In [4]:
from sklearn.neighbors import NearestNeighbors, kneighbors_graph
from math import inf
import numpy as np
from matplotlib import pyplot as plt
import math
import sys

def my_ISOMAP(X, k, n_neighbors=5, radius = 1.0, method = 'kNN', standardize=False):
    """
    Compute the Isomap embedding of dataset X

    Parameters:
    -----------
    X: dataframe
        dataframe with n observation and p features (nxp)
    k: int
        number of principal components we want to project on
    n_neighbors: int, default=5
        number of neighbors to take into account for each point to build the graph of geodesic distance
        Used only if 'method = kNN'
    radius: float, default=1.0
        radius to use inside sklearn.neighbors.NearestNeighbors algorithm
        Used only if 'method = balls'
    method: ['kNN', 'balls']
        if kNN: find the n_neighbors nearest-neighbor(s) of a point.
        if balls: find the n_neighbors nearest-neighbor(s) within a given radius of a point

    Returns:
    --------
    numpy array of shape (n, k)
        Return the projected data (nxk), where k is the number of principal components we have projected on
        The low-dimensional representation of the dataset X

    The algorithm procedes as follows:
        - for each point, select the n_neighbors nearest neighbor(s)
        - compute the graph (geodesic) distance using: graph[i,j] == 1 iff point i is one of the n_neighbors nearest neighbor(s) of point j
        - apply floyd-warshall algorithm to the previous graph
        - apply double centering on the adiaceny matrix of the graph obtained before
        - compute the eigenvalues/eigenvectors decomposition
        - choose the first k eigenvector(s)
    """
    if standardize==True:
        from sklearn.preprocessing import StandardScaler
        scaler = StandardScaler()
        X = scaler.fit_transform(X)
        
    if method=='kNN':
        # K nearest neighbors
        neigh = NearestNeighbors(n_neighbors=n_neighbors, algorithm='ball_tree').fit(X)

        # Construct neighborhood graph
        graph = neigh.kneighbors_graph(X).toarray()

    elif method=='balls':
        # K nearest neighbors
        neigh = NearestNeighbors(algorithm='ball_tree', radius = radius).fit(X)

        # Construct neighborhood graph
        graph = neigh.radius_neighbors_graph(X).toarray()

    else:
        raise RuntimeError('error: enter a valid method.
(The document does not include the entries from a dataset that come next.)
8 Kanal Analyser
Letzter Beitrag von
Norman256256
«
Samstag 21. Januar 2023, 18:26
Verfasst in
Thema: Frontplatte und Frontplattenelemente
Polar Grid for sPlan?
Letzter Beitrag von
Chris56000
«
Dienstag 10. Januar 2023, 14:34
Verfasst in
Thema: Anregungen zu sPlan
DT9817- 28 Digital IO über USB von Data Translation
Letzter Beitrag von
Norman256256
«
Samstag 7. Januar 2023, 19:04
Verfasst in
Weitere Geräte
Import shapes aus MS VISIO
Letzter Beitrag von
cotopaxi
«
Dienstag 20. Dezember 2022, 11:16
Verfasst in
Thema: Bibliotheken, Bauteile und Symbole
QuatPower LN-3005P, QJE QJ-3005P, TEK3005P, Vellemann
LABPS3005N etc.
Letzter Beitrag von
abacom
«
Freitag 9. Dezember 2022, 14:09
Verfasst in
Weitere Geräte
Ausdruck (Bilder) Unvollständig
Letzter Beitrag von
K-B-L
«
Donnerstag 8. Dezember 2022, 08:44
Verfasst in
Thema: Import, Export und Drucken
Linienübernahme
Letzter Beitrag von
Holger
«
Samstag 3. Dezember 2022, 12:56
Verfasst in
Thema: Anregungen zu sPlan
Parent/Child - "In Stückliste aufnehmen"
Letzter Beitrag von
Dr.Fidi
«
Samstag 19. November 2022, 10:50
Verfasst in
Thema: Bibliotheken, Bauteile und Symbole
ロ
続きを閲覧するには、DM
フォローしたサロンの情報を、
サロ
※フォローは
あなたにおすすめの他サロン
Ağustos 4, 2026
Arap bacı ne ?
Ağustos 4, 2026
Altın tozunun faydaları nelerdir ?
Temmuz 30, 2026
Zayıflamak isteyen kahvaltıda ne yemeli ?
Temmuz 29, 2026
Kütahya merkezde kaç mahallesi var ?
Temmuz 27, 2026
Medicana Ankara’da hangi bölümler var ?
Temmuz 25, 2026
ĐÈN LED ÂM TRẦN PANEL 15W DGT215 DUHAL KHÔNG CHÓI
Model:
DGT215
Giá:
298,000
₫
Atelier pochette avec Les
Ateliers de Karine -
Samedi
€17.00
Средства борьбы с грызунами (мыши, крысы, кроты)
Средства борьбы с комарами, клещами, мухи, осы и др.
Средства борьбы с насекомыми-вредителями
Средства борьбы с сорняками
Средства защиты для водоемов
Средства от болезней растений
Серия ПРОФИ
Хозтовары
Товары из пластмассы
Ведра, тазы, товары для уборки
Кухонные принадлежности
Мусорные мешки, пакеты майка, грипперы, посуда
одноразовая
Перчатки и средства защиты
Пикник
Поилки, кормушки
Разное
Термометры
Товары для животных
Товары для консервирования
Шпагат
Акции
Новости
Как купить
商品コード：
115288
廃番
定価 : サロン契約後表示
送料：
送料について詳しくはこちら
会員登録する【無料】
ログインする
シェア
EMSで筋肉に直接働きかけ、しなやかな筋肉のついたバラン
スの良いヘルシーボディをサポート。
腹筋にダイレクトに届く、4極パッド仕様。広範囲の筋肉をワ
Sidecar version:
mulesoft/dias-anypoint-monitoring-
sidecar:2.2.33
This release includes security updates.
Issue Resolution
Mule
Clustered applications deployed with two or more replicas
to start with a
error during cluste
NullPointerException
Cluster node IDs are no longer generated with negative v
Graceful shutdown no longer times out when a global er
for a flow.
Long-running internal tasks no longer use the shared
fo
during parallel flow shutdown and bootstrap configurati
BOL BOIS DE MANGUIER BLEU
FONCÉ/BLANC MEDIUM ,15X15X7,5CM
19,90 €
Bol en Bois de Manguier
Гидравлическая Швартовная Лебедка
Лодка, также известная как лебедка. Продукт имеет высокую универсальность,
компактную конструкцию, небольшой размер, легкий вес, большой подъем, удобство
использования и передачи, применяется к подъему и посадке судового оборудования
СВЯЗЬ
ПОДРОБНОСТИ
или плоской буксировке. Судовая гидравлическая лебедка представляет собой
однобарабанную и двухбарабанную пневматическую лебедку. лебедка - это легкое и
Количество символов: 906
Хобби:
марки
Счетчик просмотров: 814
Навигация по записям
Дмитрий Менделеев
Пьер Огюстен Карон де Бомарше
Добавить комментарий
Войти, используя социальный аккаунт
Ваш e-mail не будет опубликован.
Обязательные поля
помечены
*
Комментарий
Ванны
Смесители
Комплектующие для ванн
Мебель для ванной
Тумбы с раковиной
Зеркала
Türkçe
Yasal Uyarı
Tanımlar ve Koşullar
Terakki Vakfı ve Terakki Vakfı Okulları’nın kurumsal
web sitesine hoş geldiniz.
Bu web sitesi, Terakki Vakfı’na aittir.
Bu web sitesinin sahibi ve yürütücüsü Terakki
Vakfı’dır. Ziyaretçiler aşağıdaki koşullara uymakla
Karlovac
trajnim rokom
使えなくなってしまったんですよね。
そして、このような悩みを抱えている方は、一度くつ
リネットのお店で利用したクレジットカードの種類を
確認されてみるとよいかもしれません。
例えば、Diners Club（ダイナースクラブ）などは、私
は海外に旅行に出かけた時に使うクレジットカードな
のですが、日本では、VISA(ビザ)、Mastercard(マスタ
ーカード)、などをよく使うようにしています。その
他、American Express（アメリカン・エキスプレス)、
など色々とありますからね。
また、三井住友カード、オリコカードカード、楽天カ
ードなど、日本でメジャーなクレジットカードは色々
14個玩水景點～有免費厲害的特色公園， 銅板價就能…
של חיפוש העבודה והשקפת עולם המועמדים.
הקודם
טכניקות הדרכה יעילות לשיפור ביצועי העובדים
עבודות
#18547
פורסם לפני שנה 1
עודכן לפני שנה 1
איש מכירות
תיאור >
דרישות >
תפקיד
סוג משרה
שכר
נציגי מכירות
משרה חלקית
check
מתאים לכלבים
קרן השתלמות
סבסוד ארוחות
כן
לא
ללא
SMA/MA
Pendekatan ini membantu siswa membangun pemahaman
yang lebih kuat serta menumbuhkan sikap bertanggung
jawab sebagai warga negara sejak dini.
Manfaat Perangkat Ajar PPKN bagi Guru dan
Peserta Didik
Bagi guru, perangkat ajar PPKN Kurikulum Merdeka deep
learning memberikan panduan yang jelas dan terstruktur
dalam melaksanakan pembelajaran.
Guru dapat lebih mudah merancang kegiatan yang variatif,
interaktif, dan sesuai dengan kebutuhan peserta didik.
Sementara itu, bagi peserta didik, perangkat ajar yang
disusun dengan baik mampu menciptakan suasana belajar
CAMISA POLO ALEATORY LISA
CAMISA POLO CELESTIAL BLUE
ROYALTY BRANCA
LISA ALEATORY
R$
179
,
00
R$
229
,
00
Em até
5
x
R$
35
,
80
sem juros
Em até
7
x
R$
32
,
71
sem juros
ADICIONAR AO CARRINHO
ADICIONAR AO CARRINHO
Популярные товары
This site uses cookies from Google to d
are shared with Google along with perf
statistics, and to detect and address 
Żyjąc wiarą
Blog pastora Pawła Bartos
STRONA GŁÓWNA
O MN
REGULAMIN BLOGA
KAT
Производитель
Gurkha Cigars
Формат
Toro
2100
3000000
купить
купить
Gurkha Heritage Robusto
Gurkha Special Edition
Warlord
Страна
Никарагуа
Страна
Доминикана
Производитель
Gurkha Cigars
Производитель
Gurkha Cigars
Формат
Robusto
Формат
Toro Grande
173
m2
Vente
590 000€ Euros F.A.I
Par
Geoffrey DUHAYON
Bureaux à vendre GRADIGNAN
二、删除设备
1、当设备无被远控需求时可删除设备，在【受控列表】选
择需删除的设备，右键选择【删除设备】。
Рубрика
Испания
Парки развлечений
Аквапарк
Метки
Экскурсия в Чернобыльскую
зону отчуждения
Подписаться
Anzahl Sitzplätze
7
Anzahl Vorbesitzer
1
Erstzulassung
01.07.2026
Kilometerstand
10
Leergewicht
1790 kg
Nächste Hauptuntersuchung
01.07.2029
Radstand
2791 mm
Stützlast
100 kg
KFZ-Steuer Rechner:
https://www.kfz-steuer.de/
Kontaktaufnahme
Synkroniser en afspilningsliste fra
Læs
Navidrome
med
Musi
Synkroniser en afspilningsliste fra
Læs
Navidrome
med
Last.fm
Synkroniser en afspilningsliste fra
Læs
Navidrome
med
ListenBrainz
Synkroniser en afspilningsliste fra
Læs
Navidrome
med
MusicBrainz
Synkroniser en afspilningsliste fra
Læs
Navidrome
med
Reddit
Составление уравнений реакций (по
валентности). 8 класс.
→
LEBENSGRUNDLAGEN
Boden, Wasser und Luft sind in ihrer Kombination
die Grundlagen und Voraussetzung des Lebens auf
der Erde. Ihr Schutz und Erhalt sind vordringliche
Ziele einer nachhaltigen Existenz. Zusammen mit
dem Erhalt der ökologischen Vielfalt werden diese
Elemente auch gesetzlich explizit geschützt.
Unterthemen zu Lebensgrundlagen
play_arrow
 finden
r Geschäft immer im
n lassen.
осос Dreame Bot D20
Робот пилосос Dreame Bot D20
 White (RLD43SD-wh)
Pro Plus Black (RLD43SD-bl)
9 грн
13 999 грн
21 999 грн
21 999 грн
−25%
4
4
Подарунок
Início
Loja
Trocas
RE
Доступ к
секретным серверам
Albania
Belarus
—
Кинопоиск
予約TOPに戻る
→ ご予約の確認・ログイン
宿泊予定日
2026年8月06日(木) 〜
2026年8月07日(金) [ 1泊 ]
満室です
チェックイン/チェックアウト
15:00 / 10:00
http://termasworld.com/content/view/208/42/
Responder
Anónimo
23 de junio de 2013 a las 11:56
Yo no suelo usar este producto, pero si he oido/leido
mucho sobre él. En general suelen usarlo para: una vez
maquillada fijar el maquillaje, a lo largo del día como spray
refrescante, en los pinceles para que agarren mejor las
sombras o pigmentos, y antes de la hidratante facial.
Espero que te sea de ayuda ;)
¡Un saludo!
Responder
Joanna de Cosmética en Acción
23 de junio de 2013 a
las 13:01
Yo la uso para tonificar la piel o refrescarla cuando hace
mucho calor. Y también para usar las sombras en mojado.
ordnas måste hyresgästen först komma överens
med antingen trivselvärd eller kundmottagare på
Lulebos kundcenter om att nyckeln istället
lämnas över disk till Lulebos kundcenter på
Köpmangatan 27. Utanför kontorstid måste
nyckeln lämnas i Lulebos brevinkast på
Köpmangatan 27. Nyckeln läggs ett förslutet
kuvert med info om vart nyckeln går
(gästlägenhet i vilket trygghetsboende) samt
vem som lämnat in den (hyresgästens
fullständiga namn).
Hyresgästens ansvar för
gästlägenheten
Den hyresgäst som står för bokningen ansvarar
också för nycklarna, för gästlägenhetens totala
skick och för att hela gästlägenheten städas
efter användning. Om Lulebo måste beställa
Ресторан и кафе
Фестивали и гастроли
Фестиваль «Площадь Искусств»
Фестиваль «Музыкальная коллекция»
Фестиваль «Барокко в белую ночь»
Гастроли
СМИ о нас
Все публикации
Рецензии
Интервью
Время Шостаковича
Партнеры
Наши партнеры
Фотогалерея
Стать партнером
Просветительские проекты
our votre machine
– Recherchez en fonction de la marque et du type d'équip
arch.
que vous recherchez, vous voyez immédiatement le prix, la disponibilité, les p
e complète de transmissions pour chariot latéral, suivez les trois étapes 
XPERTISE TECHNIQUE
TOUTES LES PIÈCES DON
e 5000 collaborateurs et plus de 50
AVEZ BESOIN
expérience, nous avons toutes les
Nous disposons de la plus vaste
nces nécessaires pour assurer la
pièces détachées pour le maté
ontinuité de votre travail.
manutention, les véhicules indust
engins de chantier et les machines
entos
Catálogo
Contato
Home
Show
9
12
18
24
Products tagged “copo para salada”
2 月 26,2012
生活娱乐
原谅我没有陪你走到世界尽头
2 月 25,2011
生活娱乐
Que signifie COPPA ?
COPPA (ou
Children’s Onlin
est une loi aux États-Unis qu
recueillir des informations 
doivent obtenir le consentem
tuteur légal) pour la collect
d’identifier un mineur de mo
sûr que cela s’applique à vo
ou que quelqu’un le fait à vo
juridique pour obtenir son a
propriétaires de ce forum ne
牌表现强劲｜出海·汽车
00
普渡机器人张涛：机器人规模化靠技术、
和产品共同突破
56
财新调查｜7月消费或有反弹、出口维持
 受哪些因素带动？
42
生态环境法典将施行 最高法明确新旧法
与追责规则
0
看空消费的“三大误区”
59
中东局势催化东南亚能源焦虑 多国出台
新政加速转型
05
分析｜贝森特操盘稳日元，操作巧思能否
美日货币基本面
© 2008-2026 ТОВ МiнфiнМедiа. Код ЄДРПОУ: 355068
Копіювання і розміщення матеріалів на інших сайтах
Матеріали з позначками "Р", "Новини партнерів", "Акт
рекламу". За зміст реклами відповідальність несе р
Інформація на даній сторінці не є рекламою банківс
Valid methods are [\'kNN\', \'balls\']')
    
    np.set_printoptions(threshold=sys.maxsize)
    print('before', graph)

    # apply floyd-warshall
    n_nodes = graph.shape[0]

    for i in range(n_nodes):
        for j in range(n_nodes):
            if i != j and graph[i,j]== 0:
                graph[i,j] = inf # use a large number instead of math.inf for numerical reason

    dist = np.copy(graph)
    for k in range(n_nodes):
        for i in range(n_nodes):
            for j in range(n_nodes):
                if dist[i,k] + dist[k,j] < dist[i,j]:
                    dist[i,j] = dist[i,k] + dist[k,j]

    graph = dist

    """
    for k in range(n_nodes):
        for i in range(n_nodes):
            for j in range(n_nodes):
                if graph[i,j] > graph[i,k] + graph[k,j]:
                    graph[i,j] = graph[i,k] + graph[k,j]
    """


    # apply double centering on graph adiacency matrix
    J = np.eye(n_nodes) - 1/n_nodes * np.dot(np.ones(n_nodes), np.ones(n_nodes).T)

    G = -1/2 * np.dot(J, np.dot(graph, J))


    # eigenvector decomposition
    eig_vals, eig_vecs = np.linalg.eigh(G) # use .eigh to have the real-value decomposition. Since 'graph' is not guaranteed to be symmetric, B could be complex.

    ###
    print(G)
    print(np.dot(eig_vecs, np.dot(np.diag(eig_vals), np.linalg.inv(eig_vecs))))
    ###
    sorted_indices = np.argsort(eig_vals)[::-1]
    sorted_eigvecs = eig_vecs[:,sorted_indices]

    # select the first k eigenvector(s) and project
    top_k_eigvecs = sorted_eigvecs[:k]

    projection_matrix = top_k_eigvecs.T

    return np.dot(G, projection_matrix)